# Crayon wood puddy for nail holes



## BrownsFan (Jul 11, 2011)

Anyone every use a crayon to fill nail holes when reusing trim pieces?

Does it dry out? Does it hold up well over time?

thanks


----------



## chrisstef (Mar 3, 2010)

I kinda feel like those crayons shrink up on you after it dries leaving you with a little divot. I go with mixing some sawdust of the same species and some glue into a paste and filling them like that.


----------



## BrownsFan (Jul 11, 2011)

I don't have saw dust. I'm re-using the same trim I just took off. The trim was cut to size in 1985. Haha. Plus the trim is already finished so I don't want to sand the sawdust putty flush marring the finish.

Oh.. and by crayon, I mean real crayon as in Crayola. I've heard some folks do this but I don't know the effects long term.


----------



## jusfine (May 22, 2010)

I have used them some time ago with success. Not in the last few years, maybe they have changed and the shrinkage chrisstef mentions is more accurate.

They did match quit e well for color.


----------



## a1Jim (Aug 9, 2008)

I've used them with out problems.The're mostly wax with color.


----------



## fge (Sep 8, 2008)

That seems to be a good idea. I use glaze that i custom dye with mixol to match whatever finish i have. It works very well.


----------



## IrreverentJack (Aug 13, 2010)

The Minwax Blen-fil Pencils (crayons) work great. Use them after the finish has been put on. Rub the wax into the nail holes and wipe/polish off the excess. Use different colors to match grain. Doing punch-list work, I've had to drill out filler used by installers and use Blend-fil sticks so nail holes would be unnoticeable. -Jack


----------



## ShopTinker (Oct 27, 2010)

I've used the Minwax crayons as well. I patched some pretty bad teeth marks in baseboard moldings. We left our dog home alone for a couple of hours, on the first 4th of July that we had her, and when we returned she was chewing the baseboard on the outer corner of the kitchen counter/bar and the moldings in an entryway. (She was scared by the neighbors fireworks.) I replaced a couple of real small molding pieces and patched the others.
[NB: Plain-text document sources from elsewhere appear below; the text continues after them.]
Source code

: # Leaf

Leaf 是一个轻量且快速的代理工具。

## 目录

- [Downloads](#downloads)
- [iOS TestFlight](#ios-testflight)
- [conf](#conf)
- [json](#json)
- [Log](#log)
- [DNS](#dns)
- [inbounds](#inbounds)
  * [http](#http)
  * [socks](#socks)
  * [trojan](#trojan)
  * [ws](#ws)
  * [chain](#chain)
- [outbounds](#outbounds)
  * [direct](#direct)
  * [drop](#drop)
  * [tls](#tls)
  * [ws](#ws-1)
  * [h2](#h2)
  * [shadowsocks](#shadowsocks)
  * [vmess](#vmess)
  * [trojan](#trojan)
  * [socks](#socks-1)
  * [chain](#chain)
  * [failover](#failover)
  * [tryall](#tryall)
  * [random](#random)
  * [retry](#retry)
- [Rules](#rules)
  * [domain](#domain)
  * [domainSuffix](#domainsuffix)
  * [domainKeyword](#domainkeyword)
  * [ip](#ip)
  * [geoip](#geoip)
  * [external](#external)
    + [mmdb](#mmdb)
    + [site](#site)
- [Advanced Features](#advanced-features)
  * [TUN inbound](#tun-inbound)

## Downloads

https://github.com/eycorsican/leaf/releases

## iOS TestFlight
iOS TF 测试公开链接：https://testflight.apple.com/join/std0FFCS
I used a razor knife to work the wax into the scratches and to insert small slivers of darker color into the background color to match the grain. It worked exceptionally well. That was 12 years ago and the repair is still completely unnoticeable.


----------



## dannelson (Nov 28, 2011)

Try using a burn in kit . its a small wood burner tipe iron with a small spatula. and you mix and melt the colors you need . with a little practice you can do wonders. last year a contractor drilled 58 peep holes at the wrong height and I filled them back in wilth great results. It was alot cheaper than buying a new door, hanging it and finishing.


----------



## BillWhite (Jul 23, 2007)

SoftWax by FastCap is the trim carpenter's choice. I keep a kit in the shop. Look it up 'cause it is the right stuff.
Bill


----------